Google Docs (Sharing with teams)

It’s been quite a while since my last post, but in that time I hope you had a chance to try out Google Docs. Perhaps you’ve even taken the time to check out Google Drive. In this session I’ll show you some of the ways you can use Google docs to share, edit, and collaborate.

Perhaps the most common use for Google Docs is to allow others to review and edit documents you’ve created.

For example, in our office we have an edit and review process for our e-newsletter. One or more people write stories that are sent to an editor and consolidated. From there the e-newsletter is attached to an email and routed to several people for review. Each person reviews and supplies edits and returns the document to the editor. The editor then manages and merges these changes. Simple enough but time-consuming none the less.

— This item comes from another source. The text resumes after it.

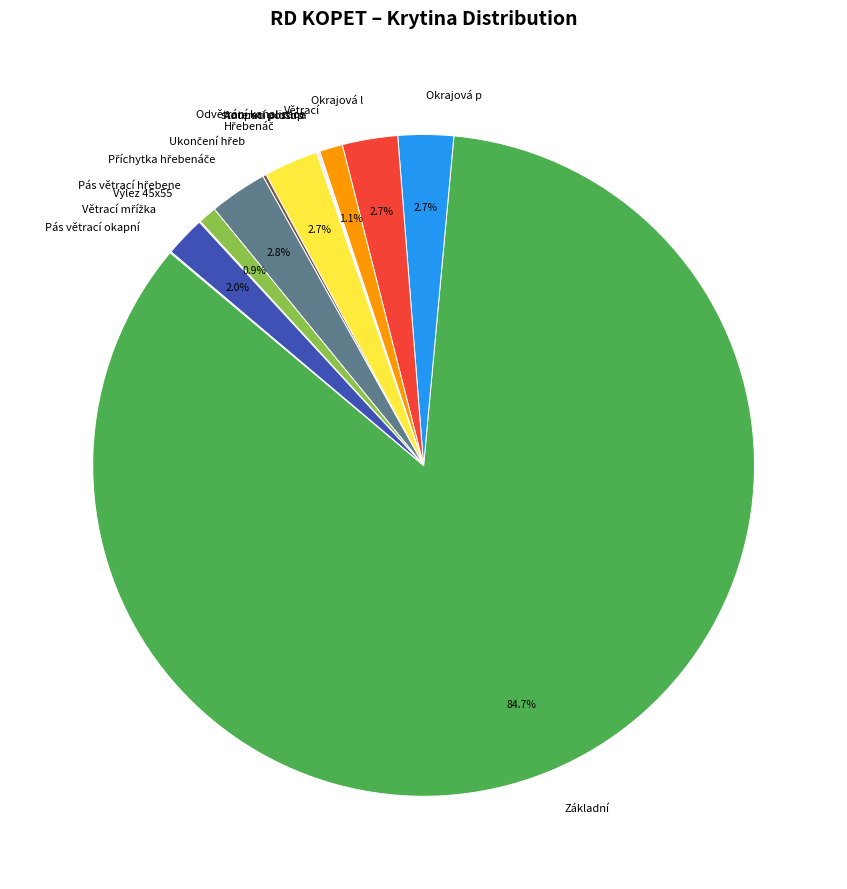

Is it true that Základní is 85% of the pie?

True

When I write content, I create a draft (roughness depending on mood) share it with my editor and my content experts. Content experts can modify the live document, and the editor can work within the same document. What makes it even better is they can all be working on it at the same time if they choose.

The biggest difference is that many documents become one document. So how’s it done?

First click the share button in the top right corner:

This will open the sharing box:


Use the “Add people” box to add the person you want to share with. Once a person is added you can use the drop down to the right of their name to select permissions for them. In this case I want to allow others the ability to edit the document. When you’ve added the people you want to share with, click done. This sets the permissions on the document, sends them an email with a link, and adds the document to their Google Docs for editing.

If someone you’ve shared with accesses the document the same time that you do you will see a notification under the share button at the top right of the page. Any number of participants can access the document and make edits simultaneously.

You can also see where other users are editing the document. Below you can see that I’m editing the text highlighted in grey, as another user is editing the text highlighted in pink.

Granted the system isn’t perfect, at some point somebody will overwrite, or delete something you wanted to keep. Google Docs offers a solution for this as well. Revision history is located under the file menu and gives you access to all document revisions.